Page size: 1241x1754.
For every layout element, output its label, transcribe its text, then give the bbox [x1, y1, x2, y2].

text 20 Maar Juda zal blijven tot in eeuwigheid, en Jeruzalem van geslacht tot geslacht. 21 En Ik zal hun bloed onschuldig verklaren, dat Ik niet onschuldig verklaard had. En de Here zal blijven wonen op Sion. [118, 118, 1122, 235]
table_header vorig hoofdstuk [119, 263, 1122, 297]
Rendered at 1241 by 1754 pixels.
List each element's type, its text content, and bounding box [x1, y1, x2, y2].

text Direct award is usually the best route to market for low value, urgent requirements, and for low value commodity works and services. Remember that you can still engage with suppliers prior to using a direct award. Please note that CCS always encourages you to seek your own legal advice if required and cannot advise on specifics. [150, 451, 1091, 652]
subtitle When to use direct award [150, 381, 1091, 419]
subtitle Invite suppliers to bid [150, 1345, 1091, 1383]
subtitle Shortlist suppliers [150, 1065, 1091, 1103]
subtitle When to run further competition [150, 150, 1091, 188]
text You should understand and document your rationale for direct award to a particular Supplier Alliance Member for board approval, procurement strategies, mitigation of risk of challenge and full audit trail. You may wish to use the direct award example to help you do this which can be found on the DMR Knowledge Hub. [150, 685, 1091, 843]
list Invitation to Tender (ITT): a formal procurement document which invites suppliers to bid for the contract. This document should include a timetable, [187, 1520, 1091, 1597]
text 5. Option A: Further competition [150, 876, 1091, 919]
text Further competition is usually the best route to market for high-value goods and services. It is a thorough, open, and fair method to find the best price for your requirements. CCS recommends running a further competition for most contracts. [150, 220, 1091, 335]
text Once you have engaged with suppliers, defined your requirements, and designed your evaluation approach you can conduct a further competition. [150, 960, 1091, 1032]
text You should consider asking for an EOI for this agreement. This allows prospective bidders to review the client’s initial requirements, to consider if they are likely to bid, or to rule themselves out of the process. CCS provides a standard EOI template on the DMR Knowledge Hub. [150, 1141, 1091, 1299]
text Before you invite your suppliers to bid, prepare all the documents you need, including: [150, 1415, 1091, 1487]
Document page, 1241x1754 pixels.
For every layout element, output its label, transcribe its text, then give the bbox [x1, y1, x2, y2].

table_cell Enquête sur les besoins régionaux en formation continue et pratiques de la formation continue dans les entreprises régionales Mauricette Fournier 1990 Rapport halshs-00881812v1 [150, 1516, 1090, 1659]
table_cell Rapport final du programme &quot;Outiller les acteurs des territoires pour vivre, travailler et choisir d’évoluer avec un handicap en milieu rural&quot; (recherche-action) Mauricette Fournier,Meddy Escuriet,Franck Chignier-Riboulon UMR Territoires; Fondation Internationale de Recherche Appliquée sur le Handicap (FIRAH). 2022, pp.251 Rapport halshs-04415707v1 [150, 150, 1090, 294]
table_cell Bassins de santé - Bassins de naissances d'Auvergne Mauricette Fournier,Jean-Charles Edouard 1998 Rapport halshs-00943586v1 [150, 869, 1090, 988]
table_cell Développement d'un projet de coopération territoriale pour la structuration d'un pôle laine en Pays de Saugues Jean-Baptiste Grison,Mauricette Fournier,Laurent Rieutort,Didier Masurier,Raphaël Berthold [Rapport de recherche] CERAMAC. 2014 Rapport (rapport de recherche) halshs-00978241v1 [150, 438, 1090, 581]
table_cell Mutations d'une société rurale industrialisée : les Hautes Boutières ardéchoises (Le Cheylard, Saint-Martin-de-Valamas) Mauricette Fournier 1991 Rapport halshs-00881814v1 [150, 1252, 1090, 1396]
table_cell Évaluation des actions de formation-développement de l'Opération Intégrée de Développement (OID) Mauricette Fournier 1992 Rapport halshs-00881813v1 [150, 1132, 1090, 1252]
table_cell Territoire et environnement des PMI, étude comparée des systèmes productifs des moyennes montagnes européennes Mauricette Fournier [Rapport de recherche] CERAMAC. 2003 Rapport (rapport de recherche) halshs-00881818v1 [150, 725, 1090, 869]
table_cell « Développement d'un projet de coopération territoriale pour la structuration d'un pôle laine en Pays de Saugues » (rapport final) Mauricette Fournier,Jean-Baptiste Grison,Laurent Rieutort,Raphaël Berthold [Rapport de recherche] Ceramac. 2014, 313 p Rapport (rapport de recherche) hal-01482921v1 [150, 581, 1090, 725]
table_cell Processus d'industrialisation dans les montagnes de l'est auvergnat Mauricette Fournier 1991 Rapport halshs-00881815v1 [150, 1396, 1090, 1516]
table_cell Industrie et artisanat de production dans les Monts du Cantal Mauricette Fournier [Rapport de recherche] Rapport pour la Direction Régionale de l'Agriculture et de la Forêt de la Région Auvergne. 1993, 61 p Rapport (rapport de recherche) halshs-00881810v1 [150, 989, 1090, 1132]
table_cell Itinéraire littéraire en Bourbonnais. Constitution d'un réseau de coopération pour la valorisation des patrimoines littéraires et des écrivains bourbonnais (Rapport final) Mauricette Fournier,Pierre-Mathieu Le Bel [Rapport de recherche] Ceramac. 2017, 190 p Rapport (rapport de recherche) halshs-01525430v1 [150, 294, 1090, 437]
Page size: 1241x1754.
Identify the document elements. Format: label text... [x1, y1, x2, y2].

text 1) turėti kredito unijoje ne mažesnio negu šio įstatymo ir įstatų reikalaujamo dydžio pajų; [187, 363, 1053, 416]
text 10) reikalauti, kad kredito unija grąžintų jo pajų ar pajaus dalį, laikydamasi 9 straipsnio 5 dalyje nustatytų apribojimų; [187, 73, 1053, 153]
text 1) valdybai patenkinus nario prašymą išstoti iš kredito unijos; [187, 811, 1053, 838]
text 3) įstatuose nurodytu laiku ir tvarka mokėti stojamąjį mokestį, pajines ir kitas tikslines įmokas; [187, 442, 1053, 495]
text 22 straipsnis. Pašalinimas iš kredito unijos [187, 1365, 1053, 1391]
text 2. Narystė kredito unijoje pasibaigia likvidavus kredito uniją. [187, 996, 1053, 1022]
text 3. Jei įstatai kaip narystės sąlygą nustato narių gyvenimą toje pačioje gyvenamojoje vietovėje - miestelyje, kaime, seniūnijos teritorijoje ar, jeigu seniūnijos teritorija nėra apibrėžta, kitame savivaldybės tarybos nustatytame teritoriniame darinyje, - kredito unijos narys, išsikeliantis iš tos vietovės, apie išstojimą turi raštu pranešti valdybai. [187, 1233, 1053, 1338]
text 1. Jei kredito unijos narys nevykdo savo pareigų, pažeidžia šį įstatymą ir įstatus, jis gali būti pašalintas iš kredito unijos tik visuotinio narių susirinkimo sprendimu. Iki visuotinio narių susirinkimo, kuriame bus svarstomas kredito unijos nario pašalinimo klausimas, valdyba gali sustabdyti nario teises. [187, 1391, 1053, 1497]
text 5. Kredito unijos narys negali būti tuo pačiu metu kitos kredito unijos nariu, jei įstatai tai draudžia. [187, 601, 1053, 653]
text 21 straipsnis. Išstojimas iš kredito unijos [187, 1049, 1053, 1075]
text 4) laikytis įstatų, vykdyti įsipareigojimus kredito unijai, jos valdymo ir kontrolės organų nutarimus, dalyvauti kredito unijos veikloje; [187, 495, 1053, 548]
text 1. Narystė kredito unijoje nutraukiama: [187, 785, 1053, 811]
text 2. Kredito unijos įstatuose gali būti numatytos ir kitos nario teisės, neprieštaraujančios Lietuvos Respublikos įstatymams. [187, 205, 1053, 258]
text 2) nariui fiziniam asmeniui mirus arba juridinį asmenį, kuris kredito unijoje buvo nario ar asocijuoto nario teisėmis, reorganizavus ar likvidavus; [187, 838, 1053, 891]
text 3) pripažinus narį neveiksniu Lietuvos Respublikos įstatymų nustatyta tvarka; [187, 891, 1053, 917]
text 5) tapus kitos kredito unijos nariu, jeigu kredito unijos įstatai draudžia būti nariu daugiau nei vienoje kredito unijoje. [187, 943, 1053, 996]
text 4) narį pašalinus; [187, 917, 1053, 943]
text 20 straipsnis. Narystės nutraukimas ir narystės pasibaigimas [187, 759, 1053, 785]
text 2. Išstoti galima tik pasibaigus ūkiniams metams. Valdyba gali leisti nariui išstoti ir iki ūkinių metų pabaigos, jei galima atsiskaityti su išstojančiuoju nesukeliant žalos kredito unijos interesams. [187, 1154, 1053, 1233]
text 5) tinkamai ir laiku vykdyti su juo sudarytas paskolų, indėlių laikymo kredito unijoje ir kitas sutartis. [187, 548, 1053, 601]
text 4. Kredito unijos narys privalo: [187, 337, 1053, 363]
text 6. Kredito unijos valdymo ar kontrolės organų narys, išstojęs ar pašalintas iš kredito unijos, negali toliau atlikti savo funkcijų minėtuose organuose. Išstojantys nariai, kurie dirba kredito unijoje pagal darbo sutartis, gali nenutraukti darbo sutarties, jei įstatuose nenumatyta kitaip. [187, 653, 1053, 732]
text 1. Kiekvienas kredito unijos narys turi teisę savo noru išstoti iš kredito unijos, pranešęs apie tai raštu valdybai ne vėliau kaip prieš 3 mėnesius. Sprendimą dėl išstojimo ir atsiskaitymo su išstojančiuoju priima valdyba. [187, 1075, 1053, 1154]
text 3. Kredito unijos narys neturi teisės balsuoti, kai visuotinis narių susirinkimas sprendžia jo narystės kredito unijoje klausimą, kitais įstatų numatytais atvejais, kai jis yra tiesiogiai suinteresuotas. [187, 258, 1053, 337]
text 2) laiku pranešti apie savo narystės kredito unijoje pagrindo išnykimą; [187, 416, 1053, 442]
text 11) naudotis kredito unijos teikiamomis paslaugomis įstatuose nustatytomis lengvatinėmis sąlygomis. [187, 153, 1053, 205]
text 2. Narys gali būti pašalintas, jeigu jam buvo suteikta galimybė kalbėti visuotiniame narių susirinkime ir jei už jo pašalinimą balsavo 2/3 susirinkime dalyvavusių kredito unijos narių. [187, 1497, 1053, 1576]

> _Written instruction_
Replace every "Rapport" with "Report" in the records from the line with "table_cell Enquête sur" up to and including the line with "table_cell Bassins de", and give only those lines back with nothing else changed.

> _Answer to the problem_
table_cell Enquête sur les besoins régionaux en formation continue et pratiques de la formation continue dans les entreprises régionales Mauricette Fournier 1990 Report halshs-00881812v1 [150, 1516, 1090, 1659]
table_cell Report final du programme &quot;Outiller les acteurs des territoires pour vivre, travailler et choisir d’évoluer avec un handicap en milieu rural&quot; (recherche-action) Mauricette Fournier,Meddy Escuriet,Franck Chignier-Riboulon UMR Territoires; Fondation Internationale de Recherche Appliquée sur le Handicap (FIRAH). 2022, pp.251 Report halshs-04415707v1 [150, 150, 1090, 294]
table_cell Bassins de santé - Bassins de naissances d'Auvergne Mauricette Fournier,Jean-Charles Edouard 1998 Report halshs-00943586v1 [150, 869, 1090, 988]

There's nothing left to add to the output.